By Shane Curtis
A hack believed to target only celebrity accounts
on Instagram has also accessed millions of users’ private data.
The warning comes just days after singer, Selena
Gomez, appeared to be one of the first celebrity accounts to have been compromised,
after hackers used a bug in the application programming interface (API), to access phone
numbers and email addresses.
Originally believed to have focused solely on
gaining access to A-lister accounts, it was revealed that almost six million
Instagram accounts might also had private information stolen.
The news that ‘regular’ accounts were targeted is a
further concern for the social media giant after they had assured everyone on
August 30 that it was only celebs that were targeted.
The hackers, who are calling themselves Doxagram,
have created an online database on the dark web that is accessible for
cybercriminals.

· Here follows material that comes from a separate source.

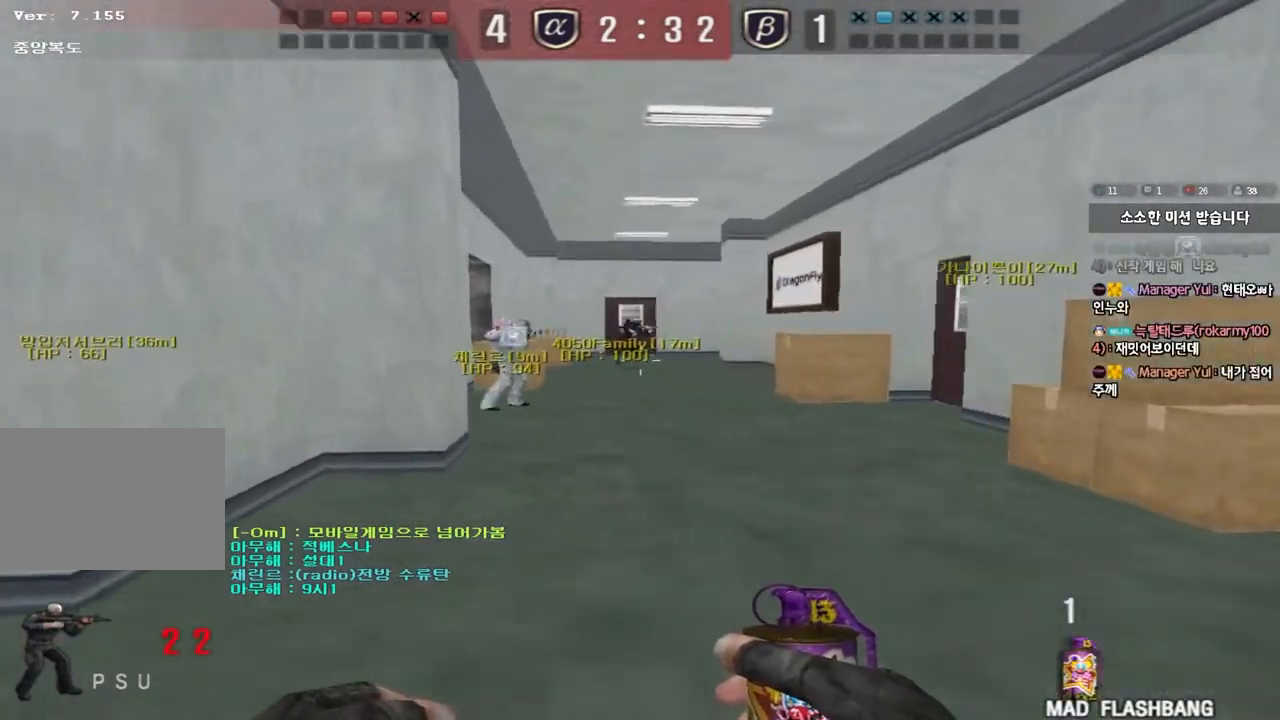
{"keys": ["w"], "events": [[217, "a", "up"]]}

The group claim that “it is only $10 (price of two cups of
coffee) for celebrity contact info”.
This news prompted Instagram CTO, Mike Krieger, to
release a statement confirming the scale of the breach: “We care deeply about
the safety and security of the Instagram community, so we want to let you know
that we recently discovered a bug on Instagram that could be used to access
some people’s email address and phone number even if they were not public”.
Instagram had originally claimed that only a “low
percentage” of accounts were affected but the hackers quickly refuted this
claim, forcing the Facebook-owned company to advice users how to protect
themselves from such an attack. “Additionally, we’re encouraging you to report
any unusual activity through our reporting tools,” Instagram said.

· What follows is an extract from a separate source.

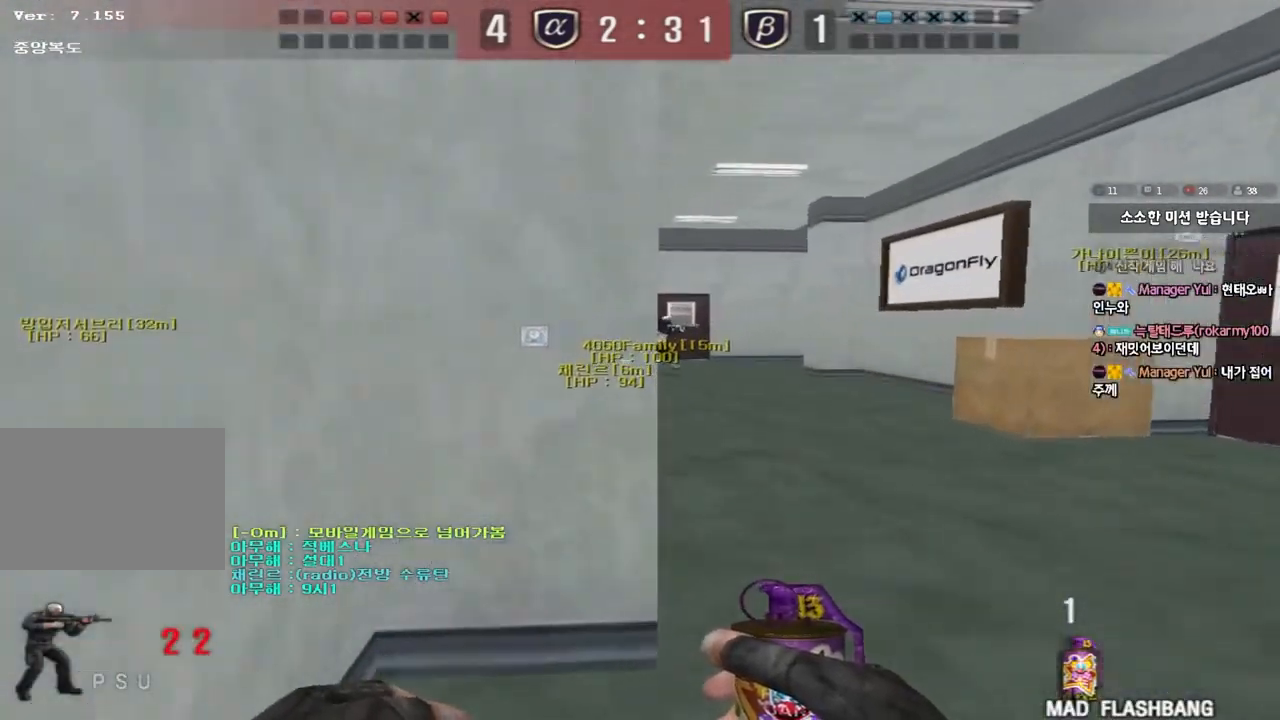
{"keys": ["w"], "events": [[267, "d", "down"], [467, "d", "up"]]}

It is believed that an official account for the
President of the United States of America, run by the White House social media
team, was also among the six million Instagram accounts affected by the hack.
That’s not the first time Instagram is in the news
for security issues, last time though it was used by cybercriminals to build URL paths for C&C administration but there was no hack and
probably did not impact upon millions of users like this attack.